*Your assignment*: Every entry should be copied exactly, with nothing added or dropped.

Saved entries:
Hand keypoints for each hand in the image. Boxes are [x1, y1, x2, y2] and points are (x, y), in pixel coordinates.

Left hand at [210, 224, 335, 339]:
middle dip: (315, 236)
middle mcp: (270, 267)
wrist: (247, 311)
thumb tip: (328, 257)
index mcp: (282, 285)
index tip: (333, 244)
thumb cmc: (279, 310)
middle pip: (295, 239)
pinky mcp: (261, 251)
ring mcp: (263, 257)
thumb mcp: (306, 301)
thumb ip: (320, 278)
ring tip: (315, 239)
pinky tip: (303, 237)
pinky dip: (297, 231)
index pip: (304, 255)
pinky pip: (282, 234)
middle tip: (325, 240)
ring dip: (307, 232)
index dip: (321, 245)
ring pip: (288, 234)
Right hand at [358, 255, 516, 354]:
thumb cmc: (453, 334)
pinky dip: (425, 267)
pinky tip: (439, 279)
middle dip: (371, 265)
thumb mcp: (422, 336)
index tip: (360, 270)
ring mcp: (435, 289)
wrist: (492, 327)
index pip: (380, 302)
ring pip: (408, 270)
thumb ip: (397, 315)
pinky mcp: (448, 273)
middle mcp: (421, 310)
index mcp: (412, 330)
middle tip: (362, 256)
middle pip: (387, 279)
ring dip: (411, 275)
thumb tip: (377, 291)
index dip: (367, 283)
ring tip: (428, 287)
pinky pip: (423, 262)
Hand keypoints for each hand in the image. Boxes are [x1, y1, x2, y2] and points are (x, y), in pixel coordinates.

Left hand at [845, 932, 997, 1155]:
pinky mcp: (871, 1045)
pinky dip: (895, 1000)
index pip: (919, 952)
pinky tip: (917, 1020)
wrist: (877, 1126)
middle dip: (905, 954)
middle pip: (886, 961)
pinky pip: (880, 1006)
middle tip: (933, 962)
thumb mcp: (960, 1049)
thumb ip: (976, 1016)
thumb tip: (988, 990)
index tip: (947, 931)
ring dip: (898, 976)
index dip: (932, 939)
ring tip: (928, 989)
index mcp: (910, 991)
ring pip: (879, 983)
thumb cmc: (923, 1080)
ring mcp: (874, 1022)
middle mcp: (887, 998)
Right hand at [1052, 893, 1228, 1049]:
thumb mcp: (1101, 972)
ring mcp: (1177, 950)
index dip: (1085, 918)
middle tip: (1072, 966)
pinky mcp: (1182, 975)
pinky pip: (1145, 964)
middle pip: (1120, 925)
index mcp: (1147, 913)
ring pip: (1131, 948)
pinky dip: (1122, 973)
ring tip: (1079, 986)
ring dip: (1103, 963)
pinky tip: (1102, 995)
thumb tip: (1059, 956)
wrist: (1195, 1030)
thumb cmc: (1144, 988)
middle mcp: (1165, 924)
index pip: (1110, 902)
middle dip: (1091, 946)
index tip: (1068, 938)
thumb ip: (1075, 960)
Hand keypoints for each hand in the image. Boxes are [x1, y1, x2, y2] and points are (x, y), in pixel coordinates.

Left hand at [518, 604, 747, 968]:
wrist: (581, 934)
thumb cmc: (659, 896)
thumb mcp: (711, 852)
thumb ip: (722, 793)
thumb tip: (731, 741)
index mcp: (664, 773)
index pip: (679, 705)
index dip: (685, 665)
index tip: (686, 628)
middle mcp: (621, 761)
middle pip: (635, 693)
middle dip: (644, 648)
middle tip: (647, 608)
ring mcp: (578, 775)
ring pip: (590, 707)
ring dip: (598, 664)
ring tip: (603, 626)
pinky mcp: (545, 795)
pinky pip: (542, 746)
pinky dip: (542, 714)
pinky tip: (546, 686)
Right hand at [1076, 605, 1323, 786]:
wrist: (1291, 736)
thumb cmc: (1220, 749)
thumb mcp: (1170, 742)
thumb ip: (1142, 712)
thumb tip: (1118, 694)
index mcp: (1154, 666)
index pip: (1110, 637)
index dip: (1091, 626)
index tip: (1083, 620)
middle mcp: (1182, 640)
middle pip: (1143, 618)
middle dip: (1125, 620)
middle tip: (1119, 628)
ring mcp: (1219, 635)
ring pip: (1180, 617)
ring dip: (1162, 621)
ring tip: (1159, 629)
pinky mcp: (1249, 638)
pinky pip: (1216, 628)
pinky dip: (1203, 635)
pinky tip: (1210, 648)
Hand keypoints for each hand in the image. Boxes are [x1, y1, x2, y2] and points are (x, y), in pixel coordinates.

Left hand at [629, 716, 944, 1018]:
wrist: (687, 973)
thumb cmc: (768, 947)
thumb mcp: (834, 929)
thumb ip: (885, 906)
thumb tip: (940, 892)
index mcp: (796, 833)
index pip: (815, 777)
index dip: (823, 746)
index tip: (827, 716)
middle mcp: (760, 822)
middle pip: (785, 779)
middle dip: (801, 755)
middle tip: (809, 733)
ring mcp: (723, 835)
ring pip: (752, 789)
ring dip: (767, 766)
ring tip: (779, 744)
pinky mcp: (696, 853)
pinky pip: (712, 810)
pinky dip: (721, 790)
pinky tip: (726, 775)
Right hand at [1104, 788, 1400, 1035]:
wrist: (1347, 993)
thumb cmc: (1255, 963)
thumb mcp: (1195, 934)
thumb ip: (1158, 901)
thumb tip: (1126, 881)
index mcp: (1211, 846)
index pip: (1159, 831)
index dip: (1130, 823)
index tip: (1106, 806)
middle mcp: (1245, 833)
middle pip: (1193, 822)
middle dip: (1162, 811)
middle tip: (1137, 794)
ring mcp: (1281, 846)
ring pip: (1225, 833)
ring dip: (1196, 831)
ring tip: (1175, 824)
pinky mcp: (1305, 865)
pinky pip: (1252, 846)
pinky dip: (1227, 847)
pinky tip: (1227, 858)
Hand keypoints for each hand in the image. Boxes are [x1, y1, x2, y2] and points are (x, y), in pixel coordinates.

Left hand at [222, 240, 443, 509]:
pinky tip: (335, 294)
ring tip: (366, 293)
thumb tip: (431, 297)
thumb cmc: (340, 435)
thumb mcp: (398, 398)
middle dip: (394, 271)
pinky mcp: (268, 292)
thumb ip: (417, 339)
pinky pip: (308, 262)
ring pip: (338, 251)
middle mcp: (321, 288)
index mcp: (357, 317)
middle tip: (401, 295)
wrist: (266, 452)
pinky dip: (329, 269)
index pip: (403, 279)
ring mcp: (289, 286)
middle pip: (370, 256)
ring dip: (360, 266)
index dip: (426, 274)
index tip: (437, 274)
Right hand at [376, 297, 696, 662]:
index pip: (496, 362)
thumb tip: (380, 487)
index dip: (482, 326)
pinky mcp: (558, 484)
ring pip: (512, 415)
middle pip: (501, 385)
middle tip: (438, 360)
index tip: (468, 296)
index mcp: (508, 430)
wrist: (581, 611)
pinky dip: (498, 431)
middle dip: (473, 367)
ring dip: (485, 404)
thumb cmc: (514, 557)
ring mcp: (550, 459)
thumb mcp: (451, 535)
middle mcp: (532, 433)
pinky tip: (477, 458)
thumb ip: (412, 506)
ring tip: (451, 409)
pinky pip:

*Task solution*:
Hand keypoints for each hand in the image. Boxes are [x1, y1, x2, y2] and points are (x, y), in pixel coordinates.

Left hand at [210, 224, 335, 339]:
middle dip: (315, 236)
middle mcp: (270, 267)
wrist: (247, 311)
thumb tip: (328, 257)
index mcp: (282, 285)
index tip: (333, 244)
thumb cmc: (279, 310)
middle pip: (295, 239)
pinky mcp: (261, 251)
ring mcp: (263, 257)
thumb mcp: (306, 301)
thumb ip: (320, 278)
ring tip: (315, 239)
pinky tip: (303, 237)
pinky dip: (297, 231)
index pip: (304, 255)
pinky pip: (282, 234)
middle tip: (325, 240)
ring dip: (307, 232)
index dip: (321, 245)
ring pip: (288, 234)
Right hand at [358, 255, 516, 354]:
thumb cmc: (453, 334)
pinky dip: (425, 267)
pinky tip: (439, 279)
middle dip: (371, 265)
thumb mcp: (422, 336)
index tip: (360, 270)
ring mcp: (435, 289)
wrist: (492, 327)
index pip: (380, 302)
ring pip: (408, 270)
thumb ip: (397, 315)
pinky mcp: (448, 273)
middle mcp: (421, 310)
index mcp: (412, 330)
middle tip: (362, 256)
middle pip: (387, 279)
ring dip: (411, 275)
thumb tip: (377, 291)
index dip: (367, 283)
ring tip: (428, 287)
pinky pip: (423, 262)
Hand keypoints for each hand in the image. Boxes are [x1, y1, x2, y2] and points are (x, y), in pixel coordinates.

Left hand at [845, 932, 997, 1155]:
pinky mcp: (871, 1045)
pinky dip: (895, 1000)
index pip: (919, 952)
pinky tip: (917, 1020)
wrist: (877, 1126)
middle dip: (905, 954)
middle pip: (886, 961)
pinky pip: (880, 1006)
middle tip: (933, 962)
thumb mcp: (960, 1049)
thumb ip: (976, 1016)
thumb tip: (988, 990)
index tip: (947, 931)
ring dip: (898, 976)
index dip: (932, 939)
ring tip: (928, 989)
index mcp: (910, 991)
ring pip: (879, 983)
thumb cmc: (923, 1080)
ring mcp: (874, 1022)
middle mcp: (887, 998)
Right hand at [1052, 893, 1228, 1049]:
thumb mcp: (1101, 972)
ring mcp: (1177, 950)
index dip: (1085, 918)
middle tip: (1072, 966)
pinky mcp: (1182, 975)
pinky pip: (1145, 964)
middle pip: (1120, 925)
index mcp: (1147, 913)
ring pip: (1131, 948)
pinky dip: (1122, 973)
ring tip: (1079, 986)
ring dip: (1103, 963)
pinky tip: (1102, 995)
thumb tip: (1059, 956)
wrist: (1195, 1030)
thumb cmc: (1144, 988)
middle mcp: (1165, 924)
index pip: (1110, 902)
middle dip: (1091, 946)
index tip: (1068, 938)
thumb ip: (1075, 960)
Hand keypoints for each hand in the image. Boxes are [x1, y1, x2, y2] and points are (x, y), in pixel coordinates.

Left hand at [518, 604, 747, 968]:
wrist: (581, 934)
thumb cmc: (659, 896)
thumb mcp: (711, 852)
thumb ip: (722, 793)
thumb tip: (731, 741)
index mcp: (664, 773)
index pip: (679, 705)
index dip: (685, 665)
index tip: (686, 628)
middle mcp: (621, 761)
middle pip: (635, 693)
middle dip: (644, 648)
middle tip: (647, 608)
ring mcp: (578, 775)
ring pip: (590, 707)
ring dip: (598, 664)
ring tip: (603, 626)
pinky mcp: (545, 795)
pinky pip: (542, 746)
pinky dip: (542, 714)
pinky tip: (546, 686)
Right hand at [1076, 605, 1323, 786]:
wrist: (1291, 736)
thumb cmc: (1220, 749)
thumb mcp: (1170, 742)
thumb ip: (1142, 712)
thumb tip: (1118, 694)
index mcp: (1154, 666)
index pip: (1110, 637)
index dip: (1091, 626)
index tip: (1083, 620)
middle mcp: (1182, 640)
middle pip: (1143, 618)
middle dip: (1125, 620)
middle tip: (1119, 628)
ring mcp: (1219, 635)
ring pip: (1180, 617)
ring dip: (1162, 621)
ring tip: (1159, 629)
pinky mcp: (1249, 638)
pinky pip: (1216, 628)
pinky dip: (1203, 635)
pinky tip: (1210, 648)
Hand keypoints for each hand in the image. Boxes are [x1, y1, x2, y2] and points are (x, y), in pixel coordinates.

Left hand at [629, 716, 944, 1018]:
wrist: (687, 973)
thumb cmc: (768, 947)
thumb mcp: (834, 929)
thumb ip: (885, 906)
thumb tip: (940, 892)
index mcp: (796, 833)
index pip: (815, 777)
index dip: (823, 746)
index tip: (827, 716)
middle mcp: (760, 822)
middle pip: (785, 779)
middle dip: (801, 755)
middle tip: (809, 733)
ring mcp: (723, 835)
ring pip: (752, 789)
ring dip: (767, 766)
ring tip: (779, 744)
pinky mcp: (696, 853)
pinky pip: (712, 810)
pinky dip: (721, 790)
pinky tip: (726, 775)
Right hand at [1104, 788, 1400, 1035]:
wrist: (1347, 993)
thumb cmc: (1255, 963)
thumb mcp: (1195, 934)
thumb ip: (1158, 901)
thumb tip: (1126, 881)
index mcp: (1211, 846)
index pip: (1159, 831)
index dip: (1130, 823)
index tip: (1106, 806)
middle mcp: (1245, 833)
middle pip: (1193, 822)
middle dip: (1162, 811)
middle tip: (1137, 794)
ring mcp: (1281, 846)
ring pip: (1225, 833)
ring dip: (1196, 831)
ring tip: (1175, 824)
pinky mcp: (1305, 865)
pinky pip: (1252, 846)
pinky dip: (1227, 847)
pinky tip: (1227, 858)
Hand keypoints for each hand in the image. Boxes are [x1, y1, x2, y2] and points are (x, y), in pixel coordinates.

Left hand at [222, 240, 443, 509]:
pinky tip: (335, 294)
ring tip: (366, 293)
thumb tip: (431, 297)
thumb cmc: (340, 435)
thumb mcp: (398, 398)
middle dip: (394, 271)
pinky mcp: (268, 292)
thumb ip: (417, 339)
pinky pip: (308, 262)
ring pip: (338, 251)
middle mcp: (321, 288)
index mcp: (357, 317)
middle tip: (401, 295)
wrist: (266, 452)
pinky dip: (329, 269)
index pip: (403, 279)
ring mcp: (289, 286)
middle pip: (370, 256)
ring dip: (360, 266)
index dip: (426, 274)
index tip: (437, 274)
Right hand at [376, 297, 696, 662]:
index pip: (496, 362)
thumb tip: (380, 487)
index dip: (482, 326)
pinky mcp: (558, 484)
ring pip: (512, 415)
middle pip: (501, 385)
middle tip: (438, 360)
index tip: (468, 296)
index mcp: (508, 430)
wrist: (581, 611)
pinky dip: (498, 431)
middle dip: (473, 367)
ring dip: (485, 404)
thumb cmc: (514, 557)
ring mcp: (550, 459)
thumb mcp: (451, 535)
middle mcp: (532, 433)
pinky tip: (477, 458)
thumb ip: (412, 506)
ring tip: (451, 409)
pinky pip:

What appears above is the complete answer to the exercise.